Translation:They will have dinner at 8 on Saturday.

November 21, 2017

68 Comments


https://www.duolingo.com/profile/duckmaestro

Is it natural to split the day and the time apart with 会 in between like that?


https://www.duolingo.com/profile/Amy.SH

It's not "natural" to say like this but we can understand. We usually say it as "他们会在星期六八点吃晚饭。"


https://www.duolingo.com/profile/RixMorales

But can you put 会 before 吃晚饭 as in "他们星期六八点会吃晚饭"?


https://www.duolingo.com/profile/zanababa

This is what I'd have said


https://www.duolingo.com/profile/MaynardHogg

@amy: Your 会在 doubles my confusion just after I've finally mastered the subject + time + verb and time + time + verb patterns.

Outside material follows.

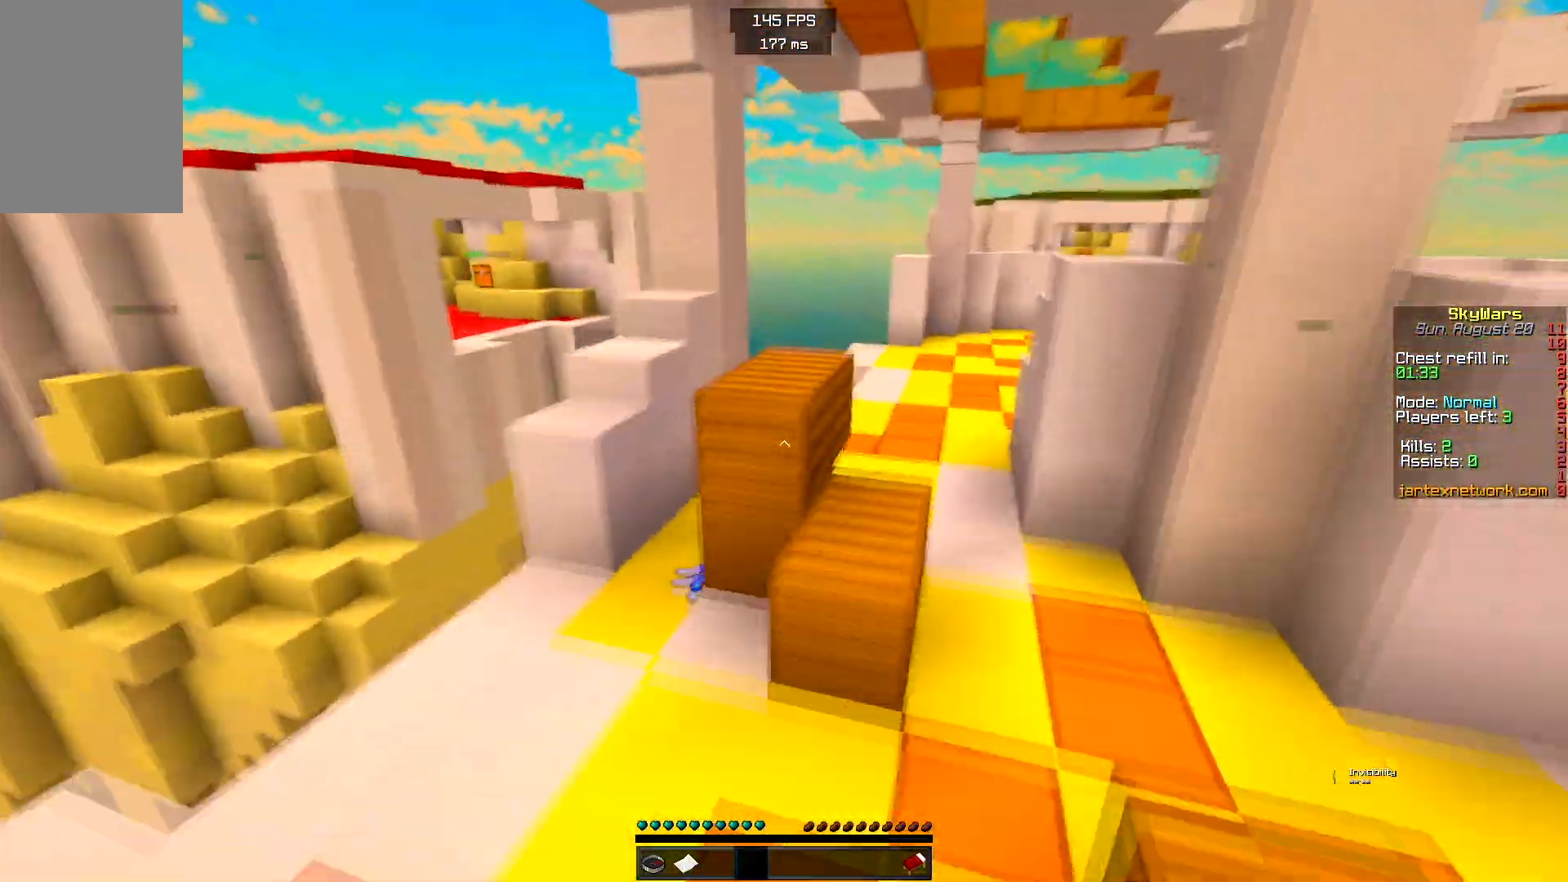
Gameplay with keyboard and mouse; each line is a JSON object with the keys and mouse buttons held at the frame after it. "events" lists presses ("down") and releases ("up") of "a", "d", "s", "space", "w", "mouse_left" and "mouse_right" between this image and that frame as [ms after this image, input, new state], when the widget could be followed in between. "mouse_left", "mouse_right" = the "left", "right" buttons of the "mouse" list. No other keys are recorded. Fast repeated clicks can show as one long hold. Mouse movement is not recorded.
{"keys": ["d", "w"], "mouse": [], "events": [[217, "space", "up"], [333, "w", "up"], [350, "d", "down"], [367, "a", "up"], [400, "w", "down"]]}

Note that another response suggests that NEITHER 会 NOR 在 is necessary.


https://www.duolingo.com/profile/Audacity1

I always learned sentence structure as subject + time + place + verb which hasn't given me any issues so far but the placement of 会 is confusing me too to be honest. It seems like you can just get a bit creative with where you place it but correct me if I'm wrong.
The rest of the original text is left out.